__Work order__: The data that follows is to be copied exactly, with each image removed.

Saved entries:
= = = = =

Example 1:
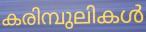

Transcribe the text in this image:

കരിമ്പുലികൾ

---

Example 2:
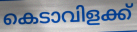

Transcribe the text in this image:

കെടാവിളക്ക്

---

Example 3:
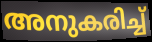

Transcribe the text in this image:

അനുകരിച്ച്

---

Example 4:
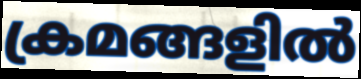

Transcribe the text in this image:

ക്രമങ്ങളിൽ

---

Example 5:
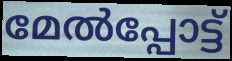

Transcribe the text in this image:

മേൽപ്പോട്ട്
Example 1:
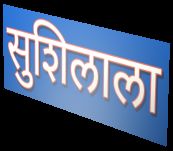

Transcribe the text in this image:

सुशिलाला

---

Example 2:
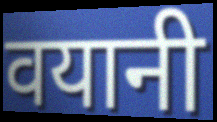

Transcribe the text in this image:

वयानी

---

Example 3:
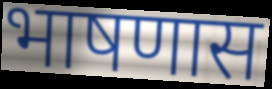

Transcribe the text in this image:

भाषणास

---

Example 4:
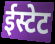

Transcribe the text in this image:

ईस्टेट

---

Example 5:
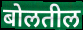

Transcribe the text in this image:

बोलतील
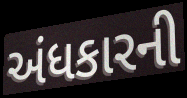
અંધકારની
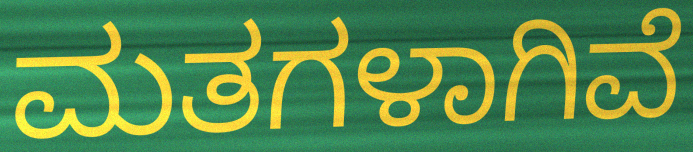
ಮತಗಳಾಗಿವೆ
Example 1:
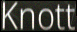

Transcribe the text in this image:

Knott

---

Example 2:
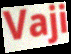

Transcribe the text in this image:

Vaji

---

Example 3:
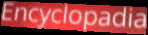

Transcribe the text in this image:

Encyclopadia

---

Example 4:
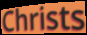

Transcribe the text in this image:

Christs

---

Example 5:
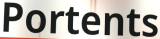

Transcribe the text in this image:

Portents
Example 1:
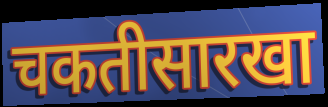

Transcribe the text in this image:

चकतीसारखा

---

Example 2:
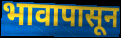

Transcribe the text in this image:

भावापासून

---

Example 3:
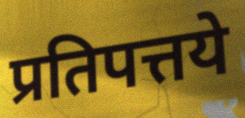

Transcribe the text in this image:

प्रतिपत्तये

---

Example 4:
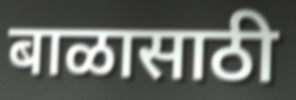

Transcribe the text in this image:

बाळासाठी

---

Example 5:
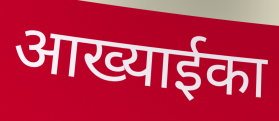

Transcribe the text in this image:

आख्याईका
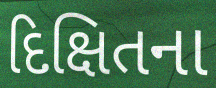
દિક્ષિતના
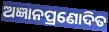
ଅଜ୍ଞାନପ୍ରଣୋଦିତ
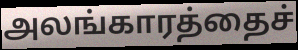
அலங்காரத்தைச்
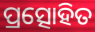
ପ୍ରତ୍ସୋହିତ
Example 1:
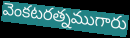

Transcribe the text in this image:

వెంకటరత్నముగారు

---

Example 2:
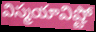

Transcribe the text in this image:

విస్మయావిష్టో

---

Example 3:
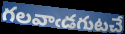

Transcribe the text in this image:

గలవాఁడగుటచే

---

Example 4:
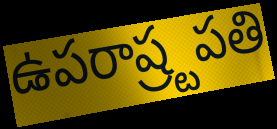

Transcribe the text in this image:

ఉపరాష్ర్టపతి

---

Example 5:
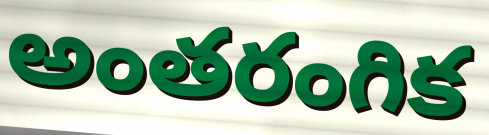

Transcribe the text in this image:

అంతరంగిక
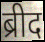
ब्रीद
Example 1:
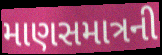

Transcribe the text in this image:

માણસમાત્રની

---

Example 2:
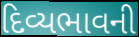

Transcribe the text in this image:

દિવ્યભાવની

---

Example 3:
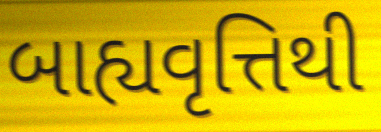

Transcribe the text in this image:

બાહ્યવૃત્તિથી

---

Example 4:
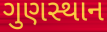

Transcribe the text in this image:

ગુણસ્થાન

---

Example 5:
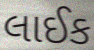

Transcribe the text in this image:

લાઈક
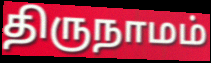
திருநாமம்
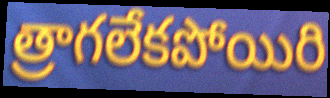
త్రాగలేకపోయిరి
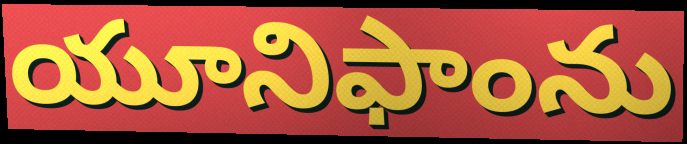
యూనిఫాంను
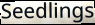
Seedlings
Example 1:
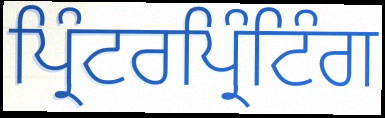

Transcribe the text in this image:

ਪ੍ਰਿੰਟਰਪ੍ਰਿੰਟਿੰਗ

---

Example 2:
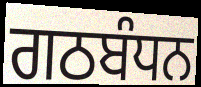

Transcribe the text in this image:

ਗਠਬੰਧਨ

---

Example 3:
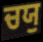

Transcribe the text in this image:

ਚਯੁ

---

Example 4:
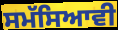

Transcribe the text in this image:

= = = = =

__The completed task__:
Example 1:

Transcribe the text in this image:

കരിമ്പുലികൾ

---

Example 2:

Transcribe the text in this image:

കെടാവിളക്ക്

---

Example 3:

Transcribe the text in this image:

അനുകരിച്ച്

---

Example 4:

Transcribe the text in this image:

ക്രമങ്ങളിൽ

---

Example 5:

Transcribe the text in this image:

മേൽപ്പോട്ട്
Example 1:

Transcribe the text in this image:

सुशिलाला

---

Example 2:

Transcribe the text in this image:

वयानी

---

Example 3:

Transcribe the text in this image:

भाषणास

---

Example 4:

Transcribe the text in this image:

ईस्टेट

---

Example 5:

Transcribe the text in this image:

बोलतील
અંધકારની
ಮತಗಳಾಗಿವೆ
Example 1:

Transcribe the text in this image:

Knott

---

Example 2:

Transcribe the text in this image:

Vaji

---

Example 3:

Transcribe the text in this image:

Encyclopadia

---

Example 4:

Transcribe the text in this image:

Christs

---

Example 5:

Transcribe the text in this image:

Portents
Example 1:

Transcribe the text in this image:

चकतीसारखा

---

Example 2:

Transcribe the text in this image:

भावापासून

---

Example 3:

Transcribe the text in this image:

प्रतिपत्तये

---

Example 4:

Transcribe the text in this image:

बाळासाठी

---

Example 5:

Transcribe the text in this image:

आख्याईका
દિક્ષિતના
ଅଜ୍ଞାନପ୍ରଣୋଦିତ
அலங்காரத்தைச்
ପ୍ରତ୍ସୋହିତ
Example 1:

Transcribe the text in this image:

వెంకటరత్నముగారు

---

Example 2:

Transcribe the text in this image:

విస్మయావిష్టో

---

Example 3:

Transcribe the text in this image:

గలవాఁడగుటచే

---

Example 4:

Transcribe the text in this image:

ఉపరాష్ర్టపతి

---

Example 5:

Transcribe the text in this image:

అంతరంగిక
ब्रीद
Example 1:

Transcribe the text in this image:

માણસમાત્રની

---

Example 2:

Transcribe the text in this image:

દિવ્યભાવની

---

Example 3:

Transcribe the text in this image:

બાહ્યવૃત્તિથી

---

Example 4:

Transcribe the text in this image:

ગુણસ્થાન

---

Example 5:

Transcribe the text in this image:

લાઈક
திருநாமம்
త్రాగలేకపోయిరి
యూనిఫాంను
Seedlings
Example 1:

Transcribe the text in this image:

ਪ੍ਰਿੰਟਰਪ੍ਰਿੰਟਿੰਗ

---

Example 2:

Transcribe the text in this image:

ਗਠਬੰਧਨ

---

Example 3:

Transcribe the text in this image:

ਚਯੁ

---

Example 4:

Transcribe the text in this image:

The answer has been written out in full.